Na despedida, um beijo com o mesmo sabor da trágica noite...
Voltou
para a casa da tia no morro, lá se encontrou com outro companheiro de internato
e saíram à caça. Em uma semana matou os três bandidos que o jogara na FEBEM e
no final do mês não havia mais nenhum para pedir compaixão. Caçara-os como se
fossem animais, um a um. Vingara do que fizeram com ele, de sua humilhação, do
seu sofrimento e da sua revolta.
Quando
matou o primeiro estava trêmulo de emoção e satisfação. Não podia mais
desistir, tinha que se impor perante os demais senão seria morto por eles.

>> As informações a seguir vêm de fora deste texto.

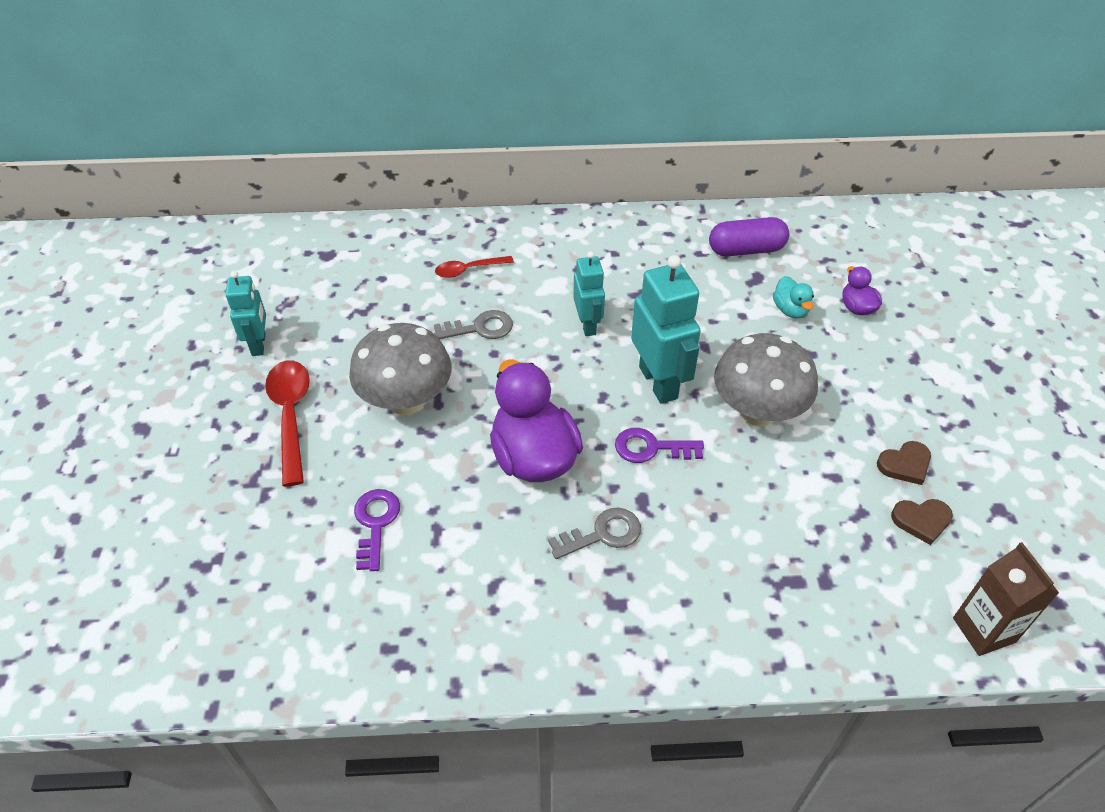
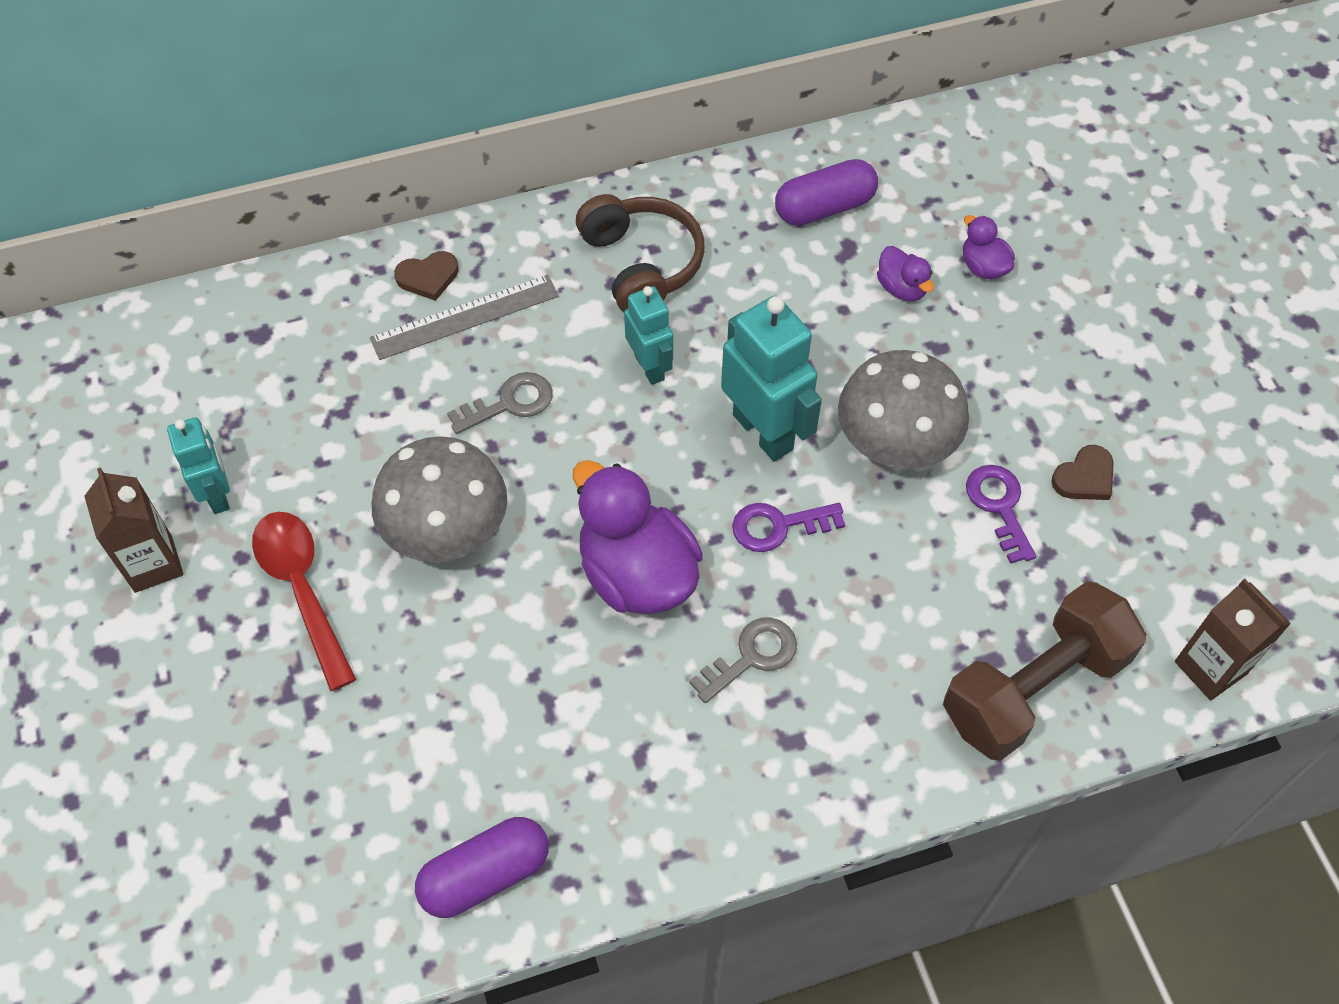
camera: 15 degrees left, 10 degrees up
(198, 378) = (153, 564): none -> brown carton
(345, 644) = (485, 875): none -> purple capsule
(375, 523) = (467, 711): purple key -> purple key (999, 506)
(468, 270) = (465, 317): red spoon -> grey ruler
(602, 261) = (641, 264): none -> brown headphones
(790, 310) = (901, 288): turquoise duck -> purple duck
(826, 610) = (1034, 688): none -> brown dumbbell
(921, 521) = (1117, 547): brown heart -> brown heart (428, 277)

Arquitetava cada nova emboscada com precisão e quando tombava um morto, surgia
mais um membro para o bando, fortalecendo-o perante os outros marginais.
Matar
passou a ser o seu maior prazer, assustar os habitantes quando passava pelos
becos, eleva-lhe o ego. Quando surge nos becos com o seu bando, parece que está
vivendo um filme de cow-boy em que as
pessoas entram para as suas casas e se escondem.
Apesar
de não ser chegado a mulheres, escolheu uma menina de quinze anos para ser sua
companheira. Gosta mais de bater na garota, de espancá-la perante seus
companheiros e de humilhá-la. Impõe respeito. Afinal, ele é o chefe, o machão,
o raquítico poderoso.
A menina
já era da pá virada quando passou a ser a sua companheira. Fora namorada de
muitos malandros e se gabava de ter quem ela quisesse. Já havia desfeito dois
casamentos. Toca pegou-a pelos cabelos, dominou-a e transformou-a em sua
mulher. Se ela falasse que não gostava do que faziam, levava porradas. Tinha
que lhe obedecer e fazer tudo que ele pedisse. Caso abrisse o bico, levava
chumbo. Para ela, sexo gostoso nunca mais, para ele sexo gostoso era quando
descia o morro e se encontrava com Lábios de Mel.
Toca
está aí matando quem atravessa o seu caminho e ultimamente nem desce o morro
porque fora jurado de morte. Passara dos limites quando matava inocentes e
bandidos, todos foram colocados no mesmo balaio, sem distinção, extrapolando a
razão da vida.
A sua
última vítima fora um trabalhador que só queria festejar a vitória do seu time.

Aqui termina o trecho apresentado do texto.